As mentioned, where things got interesting for Bryz was the ever-important depth of the crease at which he was playing. This is often discussed when looking at how much a goalie challenges a shooter. The more he does so, the further away from the net he’s playing. A goalie could come out extremely far to challenge for, say, a point shot, but in doing so, he also increasingly opens himself up to the dreaded back door goal or tip in down low. In theory, a goalie will want to be at a depth that both maximizes the net he takes away and minimizes his potential for getting stranded out in no-man’s land.
With his height and frame, Bryzgalov does not typically play too far outside of his crease. His size again allows him to
retain a deeper position (closer to the net) while not getting sniped as much as a smaller goalie would. When he was struggling through his worst stretches, however, he often ended up on or near the goal line (see photo to the right), giving up a lot of net coverage likely in exchange for not feeling like he was floating out on an island.
When Bryz was on, however, he was further out towards the top of the crease, demonstrated in the photo below:
It is worthwhile noting that these pictures were selected solely for demonstrative purposes.
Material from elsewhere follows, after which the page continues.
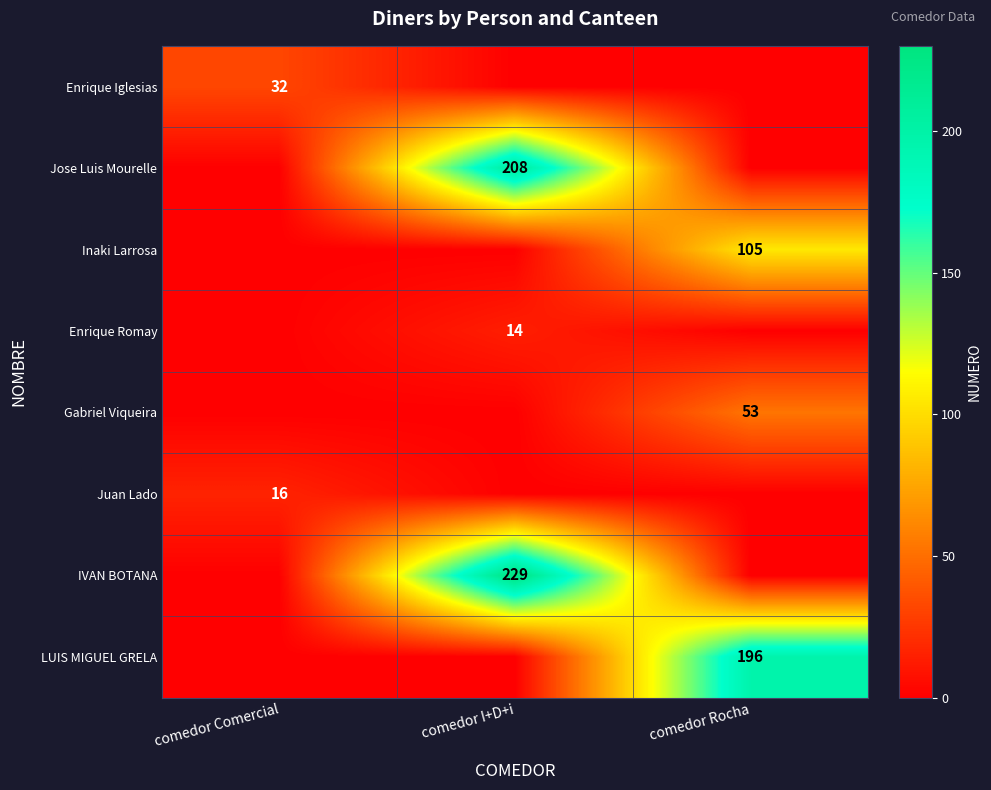

Is the value of IVAN BOTANA at comedor I+D+i greater than the value of Inaki Larrosa at comedor Rocha?

Yes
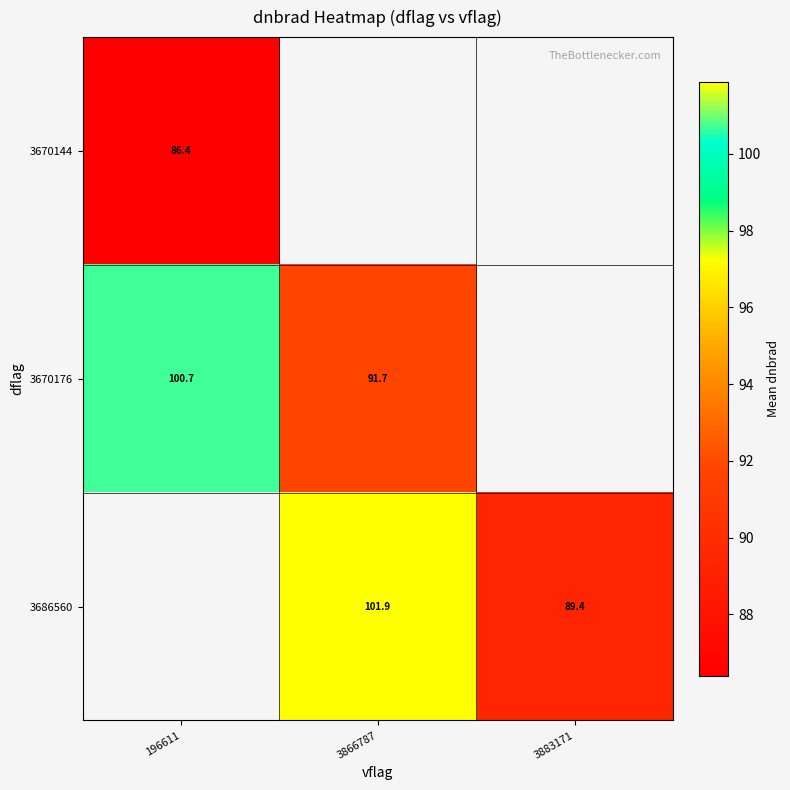

What is the approximate value of 3686560 at 3866787?

101.9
The actual in-game situation may have dictated he be deeper in the first picture than the second. The point remains, though, that Bryz does seem to have a tendency to play closer to the depth of Felix Potvin when the going gets a little rough, and it somewhat ironically serves to make the situation worse.
And now on to point three…
A strong personal opinion of mine is that one of the best things a goalie can do is play with controlled emotion and a nearly stoic countenance. It’s fun to watch a guy like Hextall chase after players when they score, but it also can have an unnerving effect on teammates and fans. The best way to describe this is mental toughness. How does a goalie handle failure (a goal against) and how well does he rebound in a game?
When I watched Bryz’s last playoff series as a member of the Phoenix Coyotes, I was somewhat shocked to see what looked like outright dejected body language from him as the series wore on. It didn’t help that the Red Wings were outplaying his team as a whole, but I felt he was very animated in his disgust. So, upon his joining the Flyers, I was interested to see if this was an anecdotal anomaly due to a frustrating series or a real trait of his.
In short, it does seem to me that Bryz is prone to more volatility in his play than the average NHL starter. The performance swings between good and bad games are pronounced. While every goalie will obviously experience this to some degree, it may not hurt Bryz to work on enhancing his mental toughness similar to how former Flyer Robert Esche did. Obviously, I’ve never seen an NHL shot, so I don’t have the privilege of explaining how quickly that talent level can demoralize a guy, but I do think some of the best out there have shown a coolness that would serve Bryz well to emulate. If nothing else, it lets him better be the anchor in his zone and the rock for the defensive corps.
While these points may have been raised before, they’re critical to understanding some of Bryzgalov’s struggles — and more importantly — understanding how they can be corrected. It’s my humble opinion that if he were to focus on addressing the above, his game would elevate to the level he will need to be at for success in the orange and black and the tiring march that was this past season will eventually seem like a distant memory.